Whilst we're comparing police forces:

"Last year, in total, British police officers actually fired their weapons three times. The number of people fatally shot was zero. In 2012 the figure was just one. Even after adjusting for the smaller size of Britain’s population, British citizens are around 100 times less likely to be shot by a police officer than Americans. Between 2010 and 2014 the police force of one small American city, Albuquerque in New Mexico, shot and killed 23 civilians; seven times more than the number of Brits killed by all of England and Wales’s 43 forces during the same period."

http://www.economist.com/blogs/democracyinamerica/2014/08/ar...


Just because you're unlikely to get shot in the streets by British police, doesn't mean unlawful killings by British police are not an issue.

http://www.theguardian.com/uk/2010/dec/03/deaths-police-cust...

Law enforcement in each country have their own issues with accountability and human rights, just in different ways.


Have you read that article? It doesn't say what you think it does. It pretty much says only 13 officers in 12 years should have been convicted of foul play.

One a year.


Taking guns away from average citizens is an efficient way to reduce shootings. Taking privacy away from average citizens may prove to be even more effective in reducing all forms of crime. Just think of all the children we'll save!


So privacy is just as important as guns? straw man.


We have 300 million guns in the USA, of course there are going to be less shootings in the UK vs the USA.


I don't think it's just North Americans who are astonished.
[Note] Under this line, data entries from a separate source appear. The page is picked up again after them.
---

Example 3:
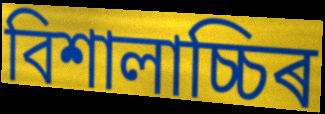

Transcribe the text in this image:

বিশালাচ্চিৰ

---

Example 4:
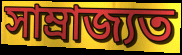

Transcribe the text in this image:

সাম্ৰাজ্যত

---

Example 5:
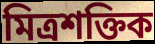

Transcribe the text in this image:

মিত্ৰশক্তিকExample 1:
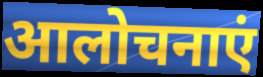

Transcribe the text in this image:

आलोचनाएं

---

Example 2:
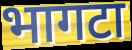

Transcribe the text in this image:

भागटा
Most Brits are too. Even the most paranoid and cynical of observers seem to have been shocked by the spy cops revelations.


But on the other hand a UK police force would not be allowed to run out of control as it has in Ferguson and there are much stricter rules on entrapment and agent provocateurs.
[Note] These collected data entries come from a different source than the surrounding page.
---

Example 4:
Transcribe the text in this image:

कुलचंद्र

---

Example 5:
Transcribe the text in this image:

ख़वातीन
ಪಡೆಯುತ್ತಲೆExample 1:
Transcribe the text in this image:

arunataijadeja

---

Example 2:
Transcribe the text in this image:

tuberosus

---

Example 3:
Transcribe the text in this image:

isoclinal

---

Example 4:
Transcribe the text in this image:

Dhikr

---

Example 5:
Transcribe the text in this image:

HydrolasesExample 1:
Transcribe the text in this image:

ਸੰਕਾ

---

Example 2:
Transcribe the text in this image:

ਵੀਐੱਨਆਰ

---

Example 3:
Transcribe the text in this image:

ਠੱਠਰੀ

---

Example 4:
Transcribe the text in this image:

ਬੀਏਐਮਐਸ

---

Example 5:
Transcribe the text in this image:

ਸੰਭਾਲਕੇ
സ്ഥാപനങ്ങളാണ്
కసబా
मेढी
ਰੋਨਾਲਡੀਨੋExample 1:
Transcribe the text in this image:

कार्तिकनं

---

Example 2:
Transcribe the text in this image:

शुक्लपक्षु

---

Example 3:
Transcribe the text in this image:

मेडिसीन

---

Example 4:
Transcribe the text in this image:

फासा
In one case an IRA gun runner got of on a very minor technicality over a single informant ( oh they caught they guy bang to rights with the guns) compared to what the FBI seem to get past the radar in encouraging foolish young Muslim Americans


AFAIK, even water cannons have never yet been used on the UK mainland.


you're correct I'm astonished. Is there some vast cultural difference with respect to government power that this is considered bearable?


The relevant paragraph in TFA is as follows:

""" James Olson, a former Chief of Counterintelligence at the C.I.A., who was involved in clandestine operations overseas for many years, described undercover sexual involvements as “something that we should not do in the C.I.A., absolutely not.” He went on, “Our liaison friends in other services think that we Americans are ridiculously puritanical and that we avoid using something that works.” The masters were the East Germans—particularly Markus Wolf, whose Romeo agents seduced government secretaries in the West. As for Bob Robinson, Olson said, “It’s very easy to fall into that trap—the righteousness trap. Some people are so convinced that what they’re doing is for the good of the country that they’re willing to excuse what would ordinarily be gross misconduct on their parts. They lose sight of ethical constraints.” """

I note that he doesn't say the US doesn't do this, merely that the CIA shouldn't do it, which UK authorities have also said about the UK police, while seeking to conceal the fact it happened and defend their right to do it again. I doubt the CIA actually refrains entirely from using this effective infiltration technique. If they didn't, they would lie. If it hadn't been for Mark Kennedy being outed by political activists in 2010 this probably wouldn't be widely known about in the UK either.


Yes, it was called the Boston Tea Party.


Yep, taxing tea in the colonies was just too damn far.


Actually it was an anti-monopolistic protest against a lower tax on East India Corps tea.

Today, we celebrate monopolies or think they can't exist via deregulation.